Parsing XML to a class: A sequence of alternatives is wronly parsed
DareDevilDenis opened this issue · 2 comments
DareDevilDenis commented
Using:
- xsdata 24.4
- Python 3.11.5
I ran xsdata generate my_schema.xsd
on the following schema:
<xs:schema xmlns:xs="http://www.w3.org/2001/XMLSchema" elementFormDefault="qualified" xmlns:vc="http://www.w3.org/2007/XMLSchema-versioning" vc:minVersion="1.1">
<xs:element name="RootNode">
<xs:complexType>
<xs:sequence>
<xs:element name="Field" minOccurs="2" maxOccurs="2">
<xs:alternative test="@name='LeafType1'" type="LeafType1" />
<xs:alternative test="@name='LeafType2'" type="LeafType2" />
</xs:element>
</xs:sequence>
</xs:complexType>
</xs:element>
<xs:complexType name="LeafType1">
<xs:simpleContent>
<xs:extension base="xs:unsignedByte">
<xs:attribute name="name" fixed="LeafType1"/>
</xs:extension>
</xs:simpleContent>
</xs:complexType>
<xs:complexType name="LeafType2">
<xs:simpleContent>
<xs:extension base="xs:unsignedByte">
<xs:attribute name="name" fixed="LeafType2"/>
</xs:extension>
</xs:simpleContent>
</xs:complexType>
</xs:schema>
This created my_schema.py (this looks correct):
from dataclasses import dataclass, field
from typing import List, Optional, Union
@dataclass
class LeafType1:
value: Optional[int] = field(
default=None,
metadata={
"required": True,
},
)
name: str = field(
init=False,
default="LeafType1",
metadata={
"type": "Attribute",
},
)
@dataclass
class LeafType2:
value: Optional[int] = field(
default=None,
metadata={
"required": True,
},
)
name: str = field(
init=False,
default="LeafType2",
metadata={
"type": "Attribute",
},
)
@dataclass
class RootNode:
field_value: List[Union[LeafType1, LeafType2]] = field(
default_factory=list,
metadata={
"name": "Field",
"type": "Element",
"min_occurs": 2,
"max_occurs": 2,
},
)
However when I parsed the following input XML:
<RootNode>
<Field name="LeafType1">1</Field>
<Field name="LeafType2">2</Field>
</RootNode>
Using the following code:
import pprint
from pathlib import Path
from xsdata.formats.dataclass.parsers import XmlParser
from xsdata.formats.dataclass.parsers.handlers import XmlEventHandler
from my_schema import RootNode
input_xml_path = Path(__file__).parent / "input.xml"

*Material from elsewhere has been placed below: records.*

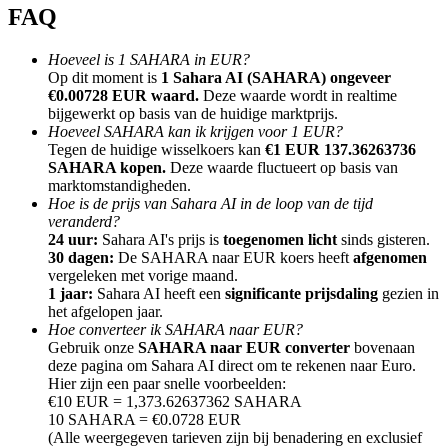
FAQ
Hoeveel is 1 SAHARA in EUR?
Op dit moment is
1 Sahara AI (SAHARA) ongeveer
€0.00728 EUR waard.
Deze waarde wordt in realtime
bijgewerkt op basis van de huidige marktprijs.
Doorverwijzing
Hoeveel SAHARA kan ik krijgen voor 1 EUR?
Nodig een vriend uit om contante beloningen te ontvangen
Tegen de huidige wisselkoers kan
€1 EUR 137.36263736
SAHARA kopen.
Deze waarde fluctueert op basis van
Deposit CASHCAT & Win
marktomstandigheden.
Hoe is de prijs van Sahara AI in de loop van de tijd
veranderd?
24 uur:
Sahara AI's prijs is
toegenomen licht
sinds gisteren.
30 dagen:
De SAHARA naar EUR koers heeft
afgenomen
vergeleken met vorige maand.
1 jaar:
Sahara AI heeft een
significante prijsdaling
gezien in
het afgelopen jaar.
Hoe converteer ik SAHARA naar EUR?
Gebruik onze
SAHARA naar EUR converter
bovenaan
deze pagina om Sahara AI direct om te rekenen naar Euro.
Hier zijn een paar snelle voorbeelden:
€10 EUR = 1,373.62637362 SAHARA
10 SAHARA = €0.0728 EUR
Deposit CASHCAT & Win
(Alle weergegeven tarieven zijn bij benadering en exclusief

parser = XmlParser(handler=XmlEventHandler)
deserialized = parser.parse(input_xml_path, RootNode)
pprint.pp(deserialized)
The output is wrong - we get LeafType1 twice:
RootNode(field_value=[LeafType1(value=1, name='LeafType1'),
LeafType1(value=2, name='LeafType1')])
Here are the files: xsdata_issue_1012.zip
tefra commented
Thanks for reporting @DareDevilDenis the fix is on main!
xml = """<RootNode>
<Field name="LeafType1">1</Field>
<Field name="LeafType2">2</Field>
</RootNode>"""
parser = XmlParser()
result = parser.from_string(xml)
print(result)
RootNode(field_value=[LeafType1(value=1, name='LeafType1'), LeafType2(value=2, name='LeafType2')])
DareDevilDenis commented
Thanks @tefra for the very quick fix! 👍